══ Provided records

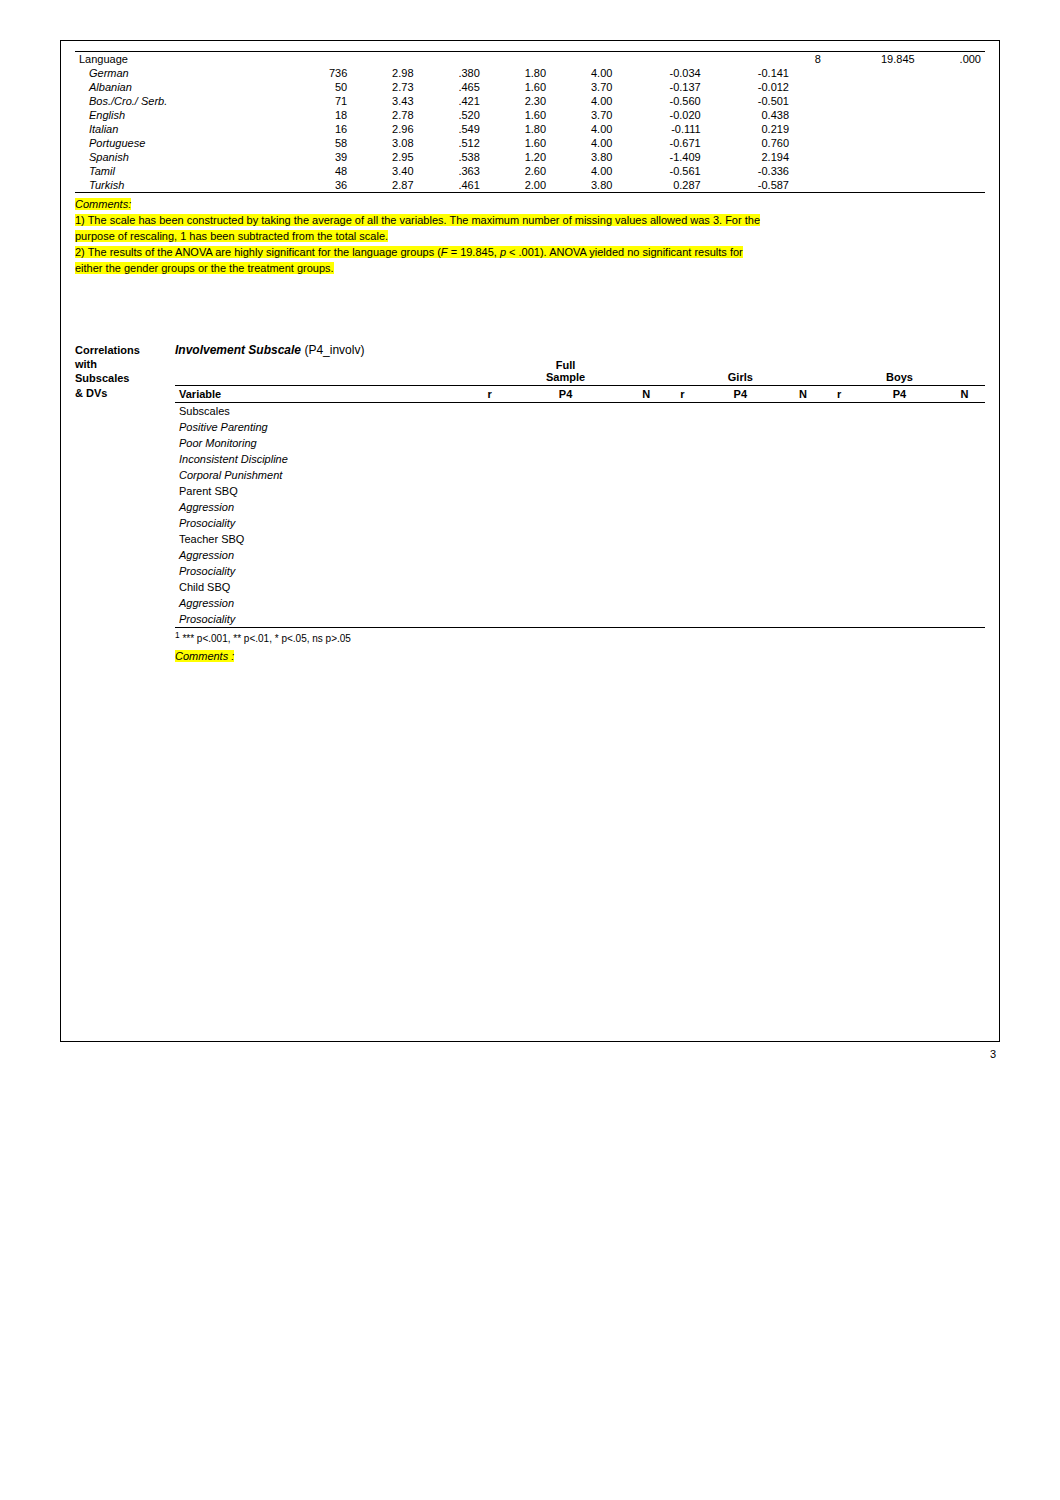| Language | | | | | | | | 8 | 19.845 | .000 |
| German | 736 | 2.98 | .380 | 1.80 | 4.00 | -0.034 | -0.141 | | | |
| Albanian | 50 | 2.73 | .465 | 1.60 | 3.70 | -0.137 | -0.012 | | | |
| Bos./Cro./ Serb. | 71 | 3.43 | .421 | 2.30 | 4.00 | -0.560 | -0.501 | | | |
| English | 18 | 2.78 | .520 | 1.60 | 3.70 | -0.020 | 0.438 | | | |
| Italian | 16 | 2.96 | .549 | 1.80 | 4.00 | -0.111 | 0.219 | | | |
| Portuguese | 58 | 3.08 | .512 | 1.60 | 4.00 | -0.671 | 0.760 | | | |
| Spanish | 39 | 2.95 | .538 | 1.20 | 3.80 | -1.409 | 2.194 | | | |
| Tamil | 48 | 3.40 | .363 | 2.60 | 4.00 | -0.561 | -0.336 | | | |
| Turkish | 36 | 2.87 | .461 | 2.00 | 3.80 | 0.287 | -0.587 | | | |
Comments:
1) The scale has been constructed by taking the average of all the variables. The maximum number of missing values allowed was 3. For the
purpose of rescaling, 1 has been subtracted from the total scale.
2) The results of the ANOVA are highly significant for the language groups (F = 19.845, p < .001). ANOVA yielded no significant results for
either the gender groups or the the treatment groups.
Correlations
with
Subscales
& DVs
Involvement Subscale (P4_involv)
| | | Full Sample | | | Girls | | | Boys | |
| --- | --- | --- | --- | --- | --- | --- | --- | --- | --- |
| Variable | r | P4 | N | r | P4 | N | r | P4 | N |
| Subscales | | | | | | | | | |
| Positive Parenting | | | | | | | | | |
| Poor Monitoring | | | | | | | | | |
| Inconsistent Discipline | | | | | | | | | |
| Corporal Punishment | | | | | | | | | |
| Parent SBQ | | | | | | | | | |
| Aggression | | | | | | | | | |
| Prosociality | | | | | | | | | |
| Teacher SBQ | | | | | | | | | |
| Aggression | | | | | | | | | |
| Prosociality | | | | | | | | | |
| Child SBQ | | | | | | | | | |
| Aggression | | | | | | | | | |
| Prosociality | | | | | | | | | |
1 *** p<.001, ** p<.01, * p<.05, ns p>.05
Comments :
3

════

Action item:
Would you state how many lines of the data above hold the string "groups"? Reply with the number alone.

Exercise result:
2